Tant de services rendus à l’humanité méritaient une récompense glorieuse. Le myrtille a donné son nom à une des villes les plus célèbres de l’ancien Palatinat, à Heidelberg, située entre Carlsruhe et Francfort, à Heidelberg, l’Universitaire, la Savante, l’Impériale!

Le mot Heidelberg signifie la montagne aux Myrtilles.

Eh bien, en ce moment, je suis à Heidelberg!

A la station d’Oos, où l’on passe d’un train dans un autre, quand je m’apprêtais à changer de wagon, un homme effaré, le front perlé de sueur, sortait de l’embarcadère comme j’y entrais; cet homme effaré poussa un cri, et s’arrêta devant moi dans une pose cataleptique. En devais-je croire mes yeux? c’était Jean, mon vieux Jean!

J’eus peine à le reconnaître d’abord; je m’attendais si peu à le rencontrer en Allemagne! A ma vue, son émotion se traduisit par un tremblement dans tous ses membres et une impossibilité complète de parler; j’étais ému moi-même; je lui tendis la main; je n’en ai pas regret. Jean fait partie de ma famille de garçon; il est pour moi aussi bien un ami qu’un serviteur; sous ce dernier rapport, Jean laisse beaucoup à désirer; comme ami, il est parfait. La main que je lui tendais, il la baisa et j’y sentis tomber une larme. Je n’affirmerais point cependant que cette larme fût une larme. Peut-être était-ce une perle de son front. Enfin, non sans peine, il se calma et parvint à m’expliquer les causes de notre rencontre.

Depuis plus de quarante-huit heures, Jean courait après moi comme Télémaque après Ulysse. Une lettre de Junius Minorel adressée à son cousin Antoine avait instruit celui-ci de mes fredaines. Il lui apprenait que j’étais à Bade, sans argent, que j’y avais joué, que j’avais perdu. Antoine, ne me voyant pas reparaître, résolut de se mettre à ma recherche; mon vieux Jean voulut l’accompagner. De son côté, Madeleine, ma cuisinière, s’engagea à leur écrire chaque jour pour les instruire de mon retour à Marly, si je devais y revenir jamais.

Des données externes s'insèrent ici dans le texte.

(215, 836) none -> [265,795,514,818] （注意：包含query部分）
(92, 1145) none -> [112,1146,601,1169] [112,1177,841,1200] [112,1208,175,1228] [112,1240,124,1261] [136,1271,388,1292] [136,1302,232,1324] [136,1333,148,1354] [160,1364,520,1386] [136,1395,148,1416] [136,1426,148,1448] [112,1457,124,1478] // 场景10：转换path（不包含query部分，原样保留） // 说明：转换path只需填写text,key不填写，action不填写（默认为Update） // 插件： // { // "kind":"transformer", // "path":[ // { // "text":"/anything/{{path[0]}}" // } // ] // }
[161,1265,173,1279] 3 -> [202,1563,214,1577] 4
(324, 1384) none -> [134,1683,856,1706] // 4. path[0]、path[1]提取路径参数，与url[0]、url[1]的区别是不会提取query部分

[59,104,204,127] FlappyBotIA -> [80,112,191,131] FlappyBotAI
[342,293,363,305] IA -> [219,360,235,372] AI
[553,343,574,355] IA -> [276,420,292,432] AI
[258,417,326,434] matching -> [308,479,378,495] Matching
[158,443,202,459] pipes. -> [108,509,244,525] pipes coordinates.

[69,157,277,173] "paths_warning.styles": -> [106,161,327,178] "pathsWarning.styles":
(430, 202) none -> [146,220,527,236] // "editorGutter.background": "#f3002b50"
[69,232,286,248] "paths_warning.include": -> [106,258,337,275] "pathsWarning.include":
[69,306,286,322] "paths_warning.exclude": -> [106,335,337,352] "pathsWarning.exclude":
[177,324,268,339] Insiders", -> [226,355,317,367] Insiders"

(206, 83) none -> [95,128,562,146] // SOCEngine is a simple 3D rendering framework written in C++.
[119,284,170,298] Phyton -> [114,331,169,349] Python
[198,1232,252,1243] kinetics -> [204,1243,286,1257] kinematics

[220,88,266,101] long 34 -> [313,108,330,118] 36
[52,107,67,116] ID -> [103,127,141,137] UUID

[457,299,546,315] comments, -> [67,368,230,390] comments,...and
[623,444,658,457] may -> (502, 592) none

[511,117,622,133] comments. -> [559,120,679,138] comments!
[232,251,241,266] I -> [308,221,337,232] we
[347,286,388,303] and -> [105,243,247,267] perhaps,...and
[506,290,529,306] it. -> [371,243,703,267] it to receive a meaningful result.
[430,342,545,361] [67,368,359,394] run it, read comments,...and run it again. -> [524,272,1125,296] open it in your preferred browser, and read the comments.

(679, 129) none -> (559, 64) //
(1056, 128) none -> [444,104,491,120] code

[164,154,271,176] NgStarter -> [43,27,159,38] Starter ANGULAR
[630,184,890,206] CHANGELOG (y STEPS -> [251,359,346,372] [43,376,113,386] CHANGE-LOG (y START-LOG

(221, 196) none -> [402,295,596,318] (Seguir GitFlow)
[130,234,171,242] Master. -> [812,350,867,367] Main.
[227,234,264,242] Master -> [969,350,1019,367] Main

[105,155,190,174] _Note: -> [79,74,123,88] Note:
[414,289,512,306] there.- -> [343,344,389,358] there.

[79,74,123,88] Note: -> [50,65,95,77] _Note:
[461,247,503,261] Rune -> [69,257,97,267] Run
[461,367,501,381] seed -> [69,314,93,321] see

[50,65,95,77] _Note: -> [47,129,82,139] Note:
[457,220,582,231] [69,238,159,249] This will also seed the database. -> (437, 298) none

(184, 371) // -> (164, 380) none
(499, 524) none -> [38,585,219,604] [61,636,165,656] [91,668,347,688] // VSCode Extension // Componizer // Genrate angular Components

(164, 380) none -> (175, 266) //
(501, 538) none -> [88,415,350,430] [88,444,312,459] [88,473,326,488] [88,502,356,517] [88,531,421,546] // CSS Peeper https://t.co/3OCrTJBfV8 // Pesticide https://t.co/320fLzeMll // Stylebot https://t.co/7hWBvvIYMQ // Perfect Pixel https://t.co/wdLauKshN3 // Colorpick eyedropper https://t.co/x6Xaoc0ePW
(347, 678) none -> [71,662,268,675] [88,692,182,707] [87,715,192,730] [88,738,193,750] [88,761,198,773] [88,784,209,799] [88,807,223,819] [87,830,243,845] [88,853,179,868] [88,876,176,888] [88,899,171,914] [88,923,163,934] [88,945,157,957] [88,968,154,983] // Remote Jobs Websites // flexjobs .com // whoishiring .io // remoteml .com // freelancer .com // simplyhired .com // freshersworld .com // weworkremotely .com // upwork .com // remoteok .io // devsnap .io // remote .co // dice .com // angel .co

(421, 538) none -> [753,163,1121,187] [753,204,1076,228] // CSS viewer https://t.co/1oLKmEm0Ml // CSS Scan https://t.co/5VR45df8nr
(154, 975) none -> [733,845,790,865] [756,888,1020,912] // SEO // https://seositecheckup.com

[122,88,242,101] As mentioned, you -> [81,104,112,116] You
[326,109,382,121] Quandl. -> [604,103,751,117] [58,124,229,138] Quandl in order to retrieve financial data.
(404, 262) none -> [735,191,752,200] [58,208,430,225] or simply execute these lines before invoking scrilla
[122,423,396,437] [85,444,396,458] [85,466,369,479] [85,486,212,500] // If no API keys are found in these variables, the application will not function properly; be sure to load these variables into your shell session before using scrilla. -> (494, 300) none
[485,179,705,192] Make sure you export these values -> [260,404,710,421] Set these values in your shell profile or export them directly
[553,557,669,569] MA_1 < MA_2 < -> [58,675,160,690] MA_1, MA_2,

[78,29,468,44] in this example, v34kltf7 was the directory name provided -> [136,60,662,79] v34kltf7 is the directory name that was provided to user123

Déjà deux lettres de Madeleine étaient arrivées par le chemin de fer, ne contenant que ces mots: «Pas de nouvelles de monsieur!» Antoine s’assombrissait et articulait d’horribles blasphèmes contre les jeunes cervelles couvertes de cheveux gris. Junius, qu’il avait retrouvé à Bade, ne pouvant comprendre comment je n’étais pas encore à Marly, quand quatre jours auparavant je lui avais fait mes adieux, prêt à monter en wagon, pensa que j’étais retourné à Carlsruhe, où, disait-il, une certaine Thérèse semblait me tenir au cœur. Le matin même, les deux cousins étaient partis pour Carlsruhe, abandonnant à Jean la surveillance du chemin de fer badois. Il avait pour mission d’inspecter au visage tous les voyageurs qui traversaient la voie, venant de France, ou s’y rendant.

Pauvres amis! combien je me reprochais alors de les avoir laissés si longtemps sans nouvelles!

Avant la fin de son récit, mon vieux Jean, fort distrait de sa nature, paraissait préoccupé de tout autre chose que de ce qu’il avait à me raconter. D’un air inquiet et surpris, il m’examinait de la tête aux pieds. N’y pouvant tenir, s’interrompant tout à coup:

«Monsieur n’a donc plus son parapluie ni sa montre? me dit-il.